Good Manufacturing Practice (GMP) is part of a quality system covering the manufacture and testing of active pharmaceutical ingredients, diagnostics, foods, pharmaceutical products and medical devices.
GMP Certification confirms the products identity, composition, quality, purity and strength which they represent in the market. Under it, there is a set of guidelines that offer a system of procedures and documentation by which the confirmation of the products are given.
A GMP is a system for ensuring that products are consistently produced and controlled according to quality standards. It is designed to minimize the risks involved in any pharmaceutical production that cannot be eliminated through testing the final product.
GMP Guideline & Process
Good manufacturing practices (GMP) are the practices required in order to conform to guidelines recommended by agencies that control authorization and licensing for manufacture and sale of food, drug products, and active pharmaceutical products. These guidelines provide minimum requirements that a pharmaceutical or a food product manufacturer must meet to assure that the products are of high quality and do not pose any risk to the consumer or public.

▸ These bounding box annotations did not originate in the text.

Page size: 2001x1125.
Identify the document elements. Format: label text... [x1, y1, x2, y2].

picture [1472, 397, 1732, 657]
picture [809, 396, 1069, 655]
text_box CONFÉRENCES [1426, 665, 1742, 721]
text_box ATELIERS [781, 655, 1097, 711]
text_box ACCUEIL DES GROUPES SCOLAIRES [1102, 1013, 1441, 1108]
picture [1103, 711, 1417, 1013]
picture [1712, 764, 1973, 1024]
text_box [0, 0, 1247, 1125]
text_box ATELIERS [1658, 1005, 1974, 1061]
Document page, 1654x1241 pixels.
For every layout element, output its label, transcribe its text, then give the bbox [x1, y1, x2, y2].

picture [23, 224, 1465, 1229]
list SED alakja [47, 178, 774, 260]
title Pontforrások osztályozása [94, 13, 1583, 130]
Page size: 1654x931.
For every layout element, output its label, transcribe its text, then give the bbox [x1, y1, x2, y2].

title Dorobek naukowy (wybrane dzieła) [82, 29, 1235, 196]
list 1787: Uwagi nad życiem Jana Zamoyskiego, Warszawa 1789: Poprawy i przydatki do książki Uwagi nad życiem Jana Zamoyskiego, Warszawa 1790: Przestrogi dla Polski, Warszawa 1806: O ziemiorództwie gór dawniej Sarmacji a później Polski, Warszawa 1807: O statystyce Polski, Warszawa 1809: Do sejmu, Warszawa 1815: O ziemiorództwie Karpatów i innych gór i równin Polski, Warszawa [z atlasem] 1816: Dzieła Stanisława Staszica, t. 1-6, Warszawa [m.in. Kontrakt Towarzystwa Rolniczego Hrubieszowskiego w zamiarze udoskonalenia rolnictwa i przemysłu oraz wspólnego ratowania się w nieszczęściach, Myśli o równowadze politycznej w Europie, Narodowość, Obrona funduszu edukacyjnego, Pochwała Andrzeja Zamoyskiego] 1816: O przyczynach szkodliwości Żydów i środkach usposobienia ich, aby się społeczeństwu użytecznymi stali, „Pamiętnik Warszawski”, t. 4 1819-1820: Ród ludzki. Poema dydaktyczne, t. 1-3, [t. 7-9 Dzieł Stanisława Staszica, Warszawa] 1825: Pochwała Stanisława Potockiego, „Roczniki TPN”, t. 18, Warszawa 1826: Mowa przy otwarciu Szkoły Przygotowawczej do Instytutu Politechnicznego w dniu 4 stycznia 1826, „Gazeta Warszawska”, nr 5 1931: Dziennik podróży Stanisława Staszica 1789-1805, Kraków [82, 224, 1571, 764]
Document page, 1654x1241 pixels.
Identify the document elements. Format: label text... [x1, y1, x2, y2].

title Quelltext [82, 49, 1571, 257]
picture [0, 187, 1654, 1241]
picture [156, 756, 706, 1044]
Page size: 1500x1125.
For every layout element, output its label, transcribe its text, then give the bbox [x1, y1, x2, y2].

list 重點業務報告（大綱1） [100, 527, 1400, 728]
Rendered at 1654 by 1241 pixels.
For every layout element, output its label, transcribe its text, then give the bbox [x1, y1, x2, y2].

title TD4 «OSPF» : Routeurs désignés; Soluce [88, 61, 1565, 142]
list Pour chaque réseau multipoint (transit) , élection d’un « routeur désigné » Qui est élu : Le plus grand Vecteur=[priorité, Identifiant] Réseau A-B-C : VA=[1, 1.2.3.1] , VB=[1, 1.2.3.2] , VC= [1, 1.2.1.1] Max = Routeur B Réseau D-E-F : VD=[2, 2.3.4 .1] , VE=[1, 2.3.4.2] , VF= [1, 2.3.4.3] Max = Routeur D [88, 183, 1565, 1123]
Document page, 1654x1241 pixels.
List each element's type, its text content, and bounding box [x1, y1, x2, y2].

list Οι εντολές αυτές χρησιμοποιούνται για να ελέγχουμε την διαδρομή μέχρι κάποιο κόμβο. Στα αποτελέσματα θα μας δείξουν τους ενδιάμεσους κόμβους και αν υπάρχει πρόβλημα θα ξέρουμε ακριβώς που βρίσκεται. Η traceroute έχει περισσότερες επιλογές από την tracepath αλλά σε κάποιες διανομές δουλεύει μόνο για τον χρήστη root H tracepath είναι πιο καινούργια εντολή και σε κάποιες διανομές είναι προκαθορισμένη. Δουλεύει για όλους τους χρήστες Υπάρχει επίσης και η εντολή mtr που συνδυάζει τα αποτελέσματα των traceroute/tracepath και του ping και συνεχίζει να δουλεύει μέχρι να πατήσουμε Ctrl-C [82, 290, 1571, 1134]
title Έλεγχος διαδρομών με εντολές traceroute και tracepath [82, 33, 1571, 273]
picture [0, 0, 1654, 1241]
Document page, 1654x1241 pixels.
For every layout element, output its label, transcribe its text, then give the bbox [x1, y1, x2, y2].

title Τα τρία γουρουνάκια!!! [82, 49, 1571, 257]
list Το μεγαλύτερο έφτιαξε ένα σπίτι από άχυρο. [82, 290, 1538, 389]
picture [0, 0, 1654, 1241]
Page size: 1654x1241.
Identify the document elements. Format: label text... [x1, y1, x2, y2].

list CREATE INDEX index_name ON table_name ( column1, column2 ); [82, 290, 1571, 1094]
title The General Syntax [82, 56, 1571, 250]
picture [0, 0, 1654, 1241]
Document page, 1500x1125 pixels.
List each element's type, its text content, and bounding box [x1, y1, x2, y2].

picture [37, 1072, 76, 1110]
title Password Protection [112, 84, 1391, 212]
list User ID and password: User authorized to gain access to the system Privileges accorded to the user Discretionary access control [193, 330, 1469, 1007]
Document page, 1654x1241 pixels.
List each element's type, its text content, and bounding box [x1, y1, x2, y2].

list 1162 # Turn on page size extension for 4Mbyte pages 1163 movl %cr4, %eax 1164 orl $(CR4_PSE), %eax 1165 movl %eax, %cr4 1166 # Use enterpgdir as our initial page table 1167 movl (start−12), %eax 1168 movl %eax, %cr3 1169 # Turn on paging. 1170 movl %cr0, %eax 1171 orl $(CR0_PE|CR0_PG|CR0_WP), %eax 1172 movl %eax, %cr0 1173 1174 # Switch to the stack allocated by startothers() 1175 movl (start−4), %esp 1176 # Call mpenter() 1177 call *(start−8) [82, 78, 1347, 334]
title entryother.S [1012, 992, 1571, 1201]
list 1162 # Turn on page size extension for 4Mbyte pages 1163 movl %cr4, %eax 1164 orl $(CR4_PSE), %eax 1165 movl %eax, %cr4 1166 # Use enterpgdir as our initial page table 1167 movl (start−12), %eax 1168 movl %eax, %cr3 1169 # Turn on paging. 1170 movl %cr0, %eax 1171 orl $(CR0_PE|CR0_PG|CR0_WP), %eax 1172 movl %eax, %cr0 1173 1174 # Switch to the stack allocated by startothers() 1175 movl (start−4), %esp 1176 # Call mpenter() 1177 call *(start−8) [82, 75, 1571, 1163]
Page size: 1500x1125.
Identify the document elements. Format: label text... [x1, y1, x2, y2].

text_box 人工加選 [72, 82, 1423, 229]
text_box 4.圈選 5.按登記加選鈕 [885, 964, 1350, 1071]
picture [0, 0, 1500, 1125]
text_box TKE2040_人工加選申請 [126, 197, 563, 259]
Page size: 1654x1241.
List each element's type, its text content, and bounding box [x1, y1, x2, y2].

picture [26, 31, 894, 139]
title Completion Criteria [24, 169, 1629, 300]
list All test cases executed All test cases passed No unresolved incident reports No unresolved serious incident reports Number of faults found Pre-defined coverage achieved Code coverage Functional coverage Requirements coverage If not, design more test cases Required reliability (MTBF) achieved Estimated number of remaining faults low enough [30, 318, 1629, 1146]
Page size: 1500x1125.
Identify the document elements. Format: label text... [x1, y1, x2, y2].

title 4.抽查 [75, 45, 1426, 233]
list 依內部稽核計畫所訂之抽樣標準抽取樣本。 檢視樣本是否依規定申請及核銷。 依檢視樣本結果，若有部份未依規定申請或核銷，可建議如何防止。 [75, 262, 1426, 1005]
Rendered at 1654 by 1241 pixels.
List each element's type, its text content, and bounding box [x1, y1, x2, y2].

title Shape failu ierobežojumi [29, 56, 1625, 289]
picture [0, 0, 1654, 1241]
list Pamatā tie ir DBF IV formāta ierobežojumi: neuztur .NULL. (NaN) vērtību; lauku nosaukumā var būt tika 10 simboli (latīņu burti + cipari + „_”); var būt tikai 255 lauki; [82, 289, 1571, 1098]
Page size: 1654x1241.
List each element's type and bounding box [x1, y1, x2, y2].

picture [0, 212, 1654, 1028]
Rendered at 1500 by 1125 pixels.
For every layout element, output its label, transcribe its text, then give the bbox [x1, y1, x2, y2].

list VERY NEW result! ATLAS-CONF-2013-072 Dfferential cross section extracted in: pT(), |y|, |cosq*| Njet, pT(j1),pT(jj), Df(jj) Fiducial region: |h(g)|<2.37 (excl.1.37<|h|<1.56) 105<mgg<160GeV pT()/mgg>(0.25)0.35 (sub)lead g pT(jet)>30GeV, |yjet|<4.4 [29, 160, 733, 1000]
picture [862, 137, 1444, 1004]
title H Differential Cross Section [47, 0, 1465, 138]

GMP is aimed primarily at diminishing the risks inherent in any pharmaceutical production, which may broadly be categorized in two groups: cross contamination/mix-ups and false labelling. Above all, manufacturers must not place patients at risk due to inadequate safety, quality or efficacy; for this reason, risk assessment has come to play an important role in WHO quality assurance guidelines and USFDA quality assurance guidelines.
Benefits of GMP:
Enhances the food safety management system;
Increases consumer confidence in your products;
Helps to decrease operating costs due to rework and penalties due to non-compliance;
Helps boost export opportunities (specially in developed countries);
Reduced duplication of inspections;
WHO has established detailed guidelines for good manufacturing practice. Many countries have formulated their own requirements for GMP based on WHO GMP. Others have harmonized their requirements. World Health Organization GMP guidelines were instituted in 1975 in order to assist regulatory authorities in different countries to ensure consistency in quality, safety and efficacy standards while importing and exporting drugs and related products.
India is one of the signatories to the certification scheme. The WHO-GMP certification, which possesses two-year validity, may be granted both by CDSCO and state regulatory authorities after a thorough inspection of the manufacturing premises.
The requirements specified under the upgraded Schedule 'M' for GMP have become mandatory for pharmaceutical units in India w.e.f. July 1, 2005. Schedule M classifies the various statutory requirements mandatory for drugs, medical devices and other categories of products as per the current Good Manufacturing Practices (cGMP). Schedule M protocols have been revised to harmonize it along the lines of WHO and US-FDA protocols.